California has heavily invested in solar power, with more than 450,000 rooftops deploying solar panels, according to a Sacramento Bee report. REC Solar recently oversaw the installation of an 11 million kilowatt-hours-per-year facility at Cal Poly, providing the university with 25 percent of its power.
Trump’s decision, announced last week by U.S. Trade Representative Robert Lighthizer, affects only imported solar panels, the vast majority of which come from China, a tariff that will decline gradually over a period of four years, with the final year dropping to 15 percent. Russo expects the effects on businesses such as REC, which primarily installs and maintains solar, to be minimal.

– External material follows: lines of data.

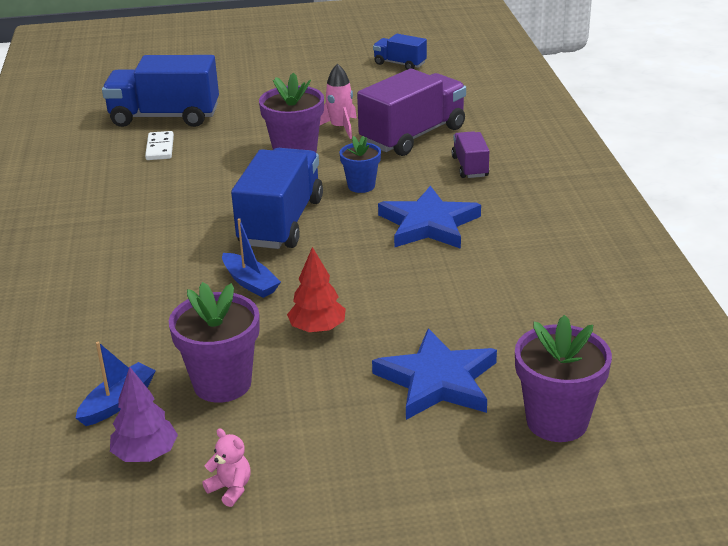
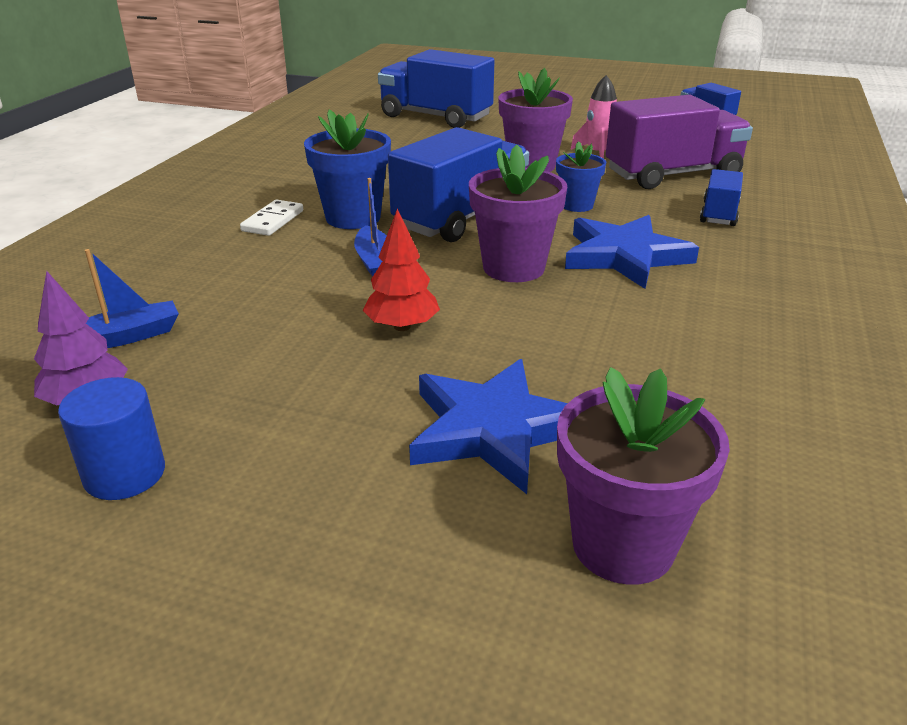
camera: 25 degrees right, 0 degrees up
white domino [145,131,174,160] -> white domino moved to [240,200,303,236]
purple flower pot [169,282,260,403] -> purple flower pot moved to [469,145,567,282]
pink teddy bear [202,428,251,507] -> blue cylinder [58,377,165,500]
purple truck [452,131,489,178] -> blue truck [700,169,743,226]
none -> blue flower pot [304,109,391,229]

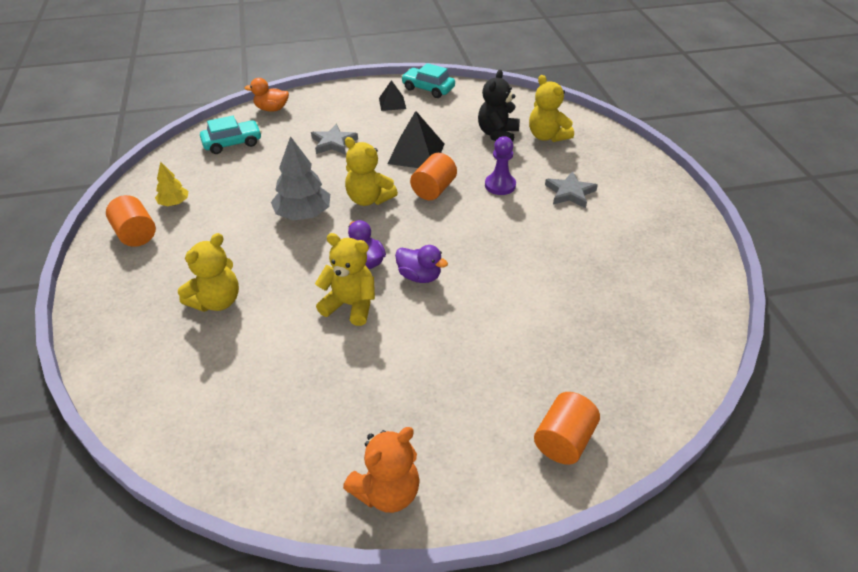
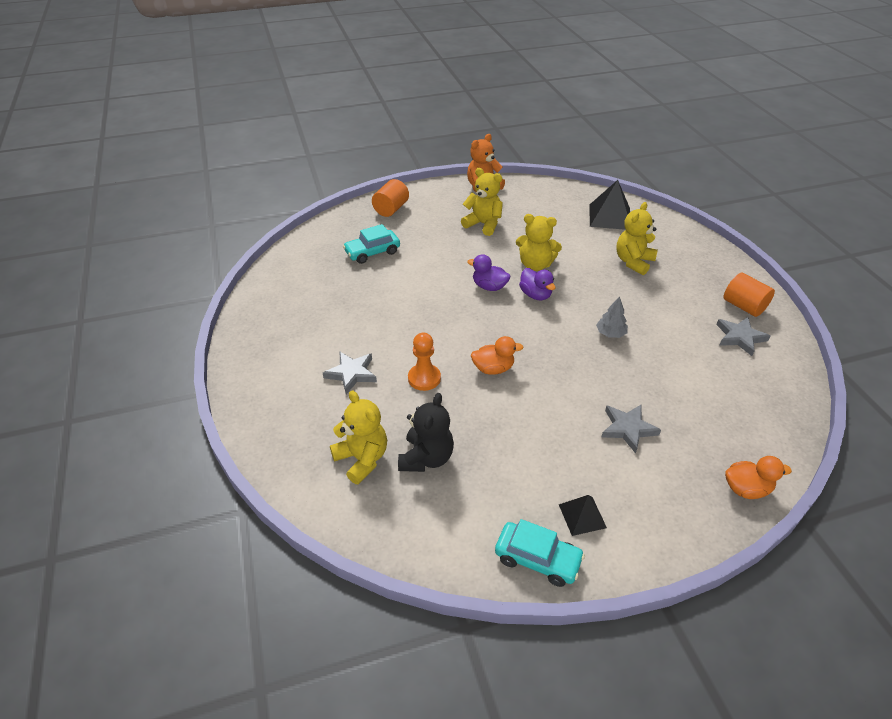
camera: 175 degrees right, 0 degrees up
yellow tree [155,162,188,206] -> grey star [716,317,770,356]
turquoise car [200,116,262,154] -> turquoise car moved to [343,224,400,264]
grey tree [271,136,330,221] -> grey tree [596,296,628,338], size x0.56
yellow teddy bear [345,137,398,206] -> yellow teddy bear moved to [461,168,503,236]
black pyramid [387,111,444,168] -> black pyramid moved to [589,180,630,230]
orange cylinder [410,153,457,200] -> orange duck [471,336,524,375]
purple pawn [485,136,516,195] -> orange pawn [408,333,441,391]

Russo said the tariff means that solar customers can expect to see a slightly higher upfront cost to installing solar panels, but that they will still pay themselves off in the long run. In part, that’s because solar panels account for just about quarter of the overall cost of installation.
“That means that even with the tariff, solar can still provide dramatic savings to an organization over the life of the system,” Russo said.